On Monday, hope faded for that landmark multibillion dollar FDI deal. The Financial Times published a report citing sources close to the negotiations as saying talks had been suspended because of Khodorkovsky's arrest.

Other international ratings agencies said the Khodorkovsky scandal had exposed the risks that had long simmered beneath.

"The arrest of Mr. Khodorkovsky highlights the sorts of risks which have long been there in Russia, bubbling on the surface, now brought out by the forthcoming elections," said Edward Parker, director of the sovereign rating's group at Fitch's in London.

"It exposes the uncertainty of the rule of law and property rights, the partiality of the prosecution and judicial institutions, and the weakness of market institutions in general."

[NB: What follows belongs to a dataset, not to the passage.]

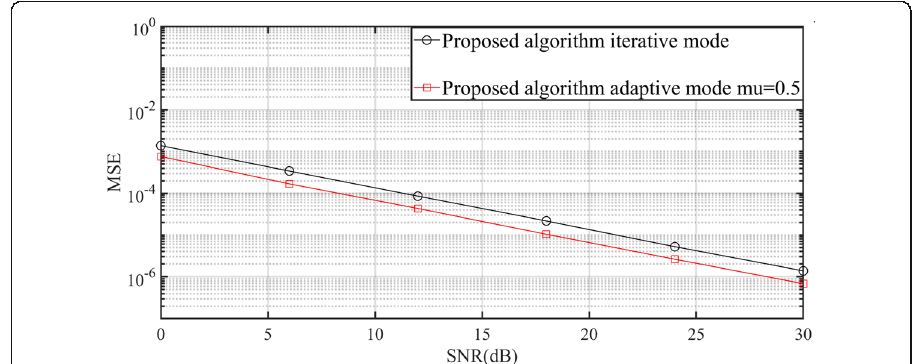
Fig. 9 The MSE performance for CFO estimation in the adaptive mode at v = 0 km/h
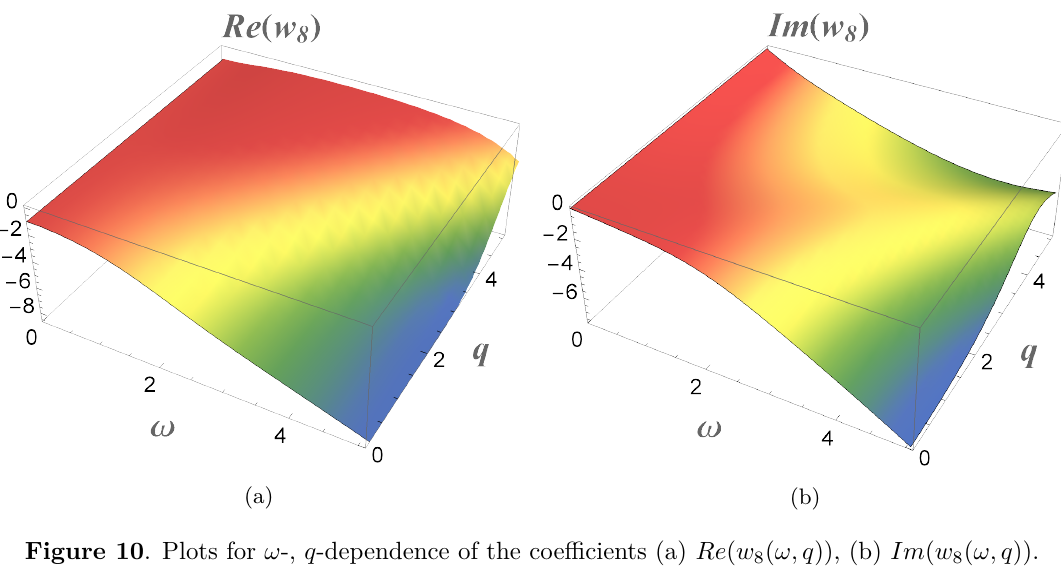
Figure 10 . Plots for ω -, q -dependence of the coefficients (a) Re ( w 8 ( ω, q )) , (b) Im ( w 8 ( ω, q )) .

But many investors and analysts predicted Monday that the market's fall might be short-lived as fundamentals remained strong, despite the shock news of Khodorkovsky's arrest.

"It's like Halloween coming early to Russia. Everyone got scared of the witches and goblins of the KGB past," said James Fenkner, head of research at Troika Dialog.

"But we were only reminded that Russia is an emerging market. Some very expensive shares became a little less expensive today. This might present us with a buying opportunity," he said.

Other veteran investors were eyeing the plunge as a challenge to move in for more.

Ian Hague, co-founder of New York-based Firebird Management, which on Friday announced plans for a new $200 million investment fund for the CIS, said the arrest was "a very incorrect step to take."

"But fortunately, we don't see any long-term damage done to the investment environment as a result of this," he said in a telephone interview. Firebird still intends to invest 60 percent to 70 percent of the fund in Russia -- including in Yukos.

"Relative to other oil companies, we found Yukos more fairly valued," Hague said.

Emerging markets guru Mark Mobius, the managing director of Templeton Asset Management, and William Browder, director of Hermitage Capital Management, which controls more than $1 billion in Russian assets, both told news agencies they would not change their investment strategy.

Roland Nash, chief strategist at Renaissance Capital, said he thought the investment case for Russia remained unchanged.

"I don't think anything really fundamental has changed by what has happened," he said. "Everything that Putin has done in the last four years hasn't been reversed over the weekend."

Moody's, too, stood by its bullish assessment.

"We are not going to downgrade Russia's rating or change its outlook," said Jonathan Schiffer, lead analyst for Russia at Moody's in New York.

"The ratings assess the government's ability to pay debt three to five years from today. We don't think that recent events surrounding Yukos will diminish that ability."

But Russia's eurobonds also dropped Monday, partly in response to the ruble weakening, analysts said.

Risk premium on the benchmark Russia 2030 eurobond widened from 290 to 308 points over the U.S. Treasury 10-year note at the close of trading in Moscow, up from a low of 326 points earlier in the day. The bonds touched lows not seen since Moody's upgraded Russian debt.

The drop in Russia's debt sent jitters spreading to other emerging markets, mainly Turkey, but most analysts downplayed the risk of contagion.

Some analysts speculated that the ruble's slide had actually been fueled by traders trying to profit from the dollar's growth.

"People believe that during political upheavals it is always safer to keep dollars. Also, they expect Yukos to take money out of the country," said Sergei Sidorov, director of fixed income trading at Aton.

He added, however, that he believed the selling to be driven by profit-taking after the ruble's strong growth.

The official ruble rate was set at 30.08 rubles to the dollar, down 0.57 percent from Friday's 29.92.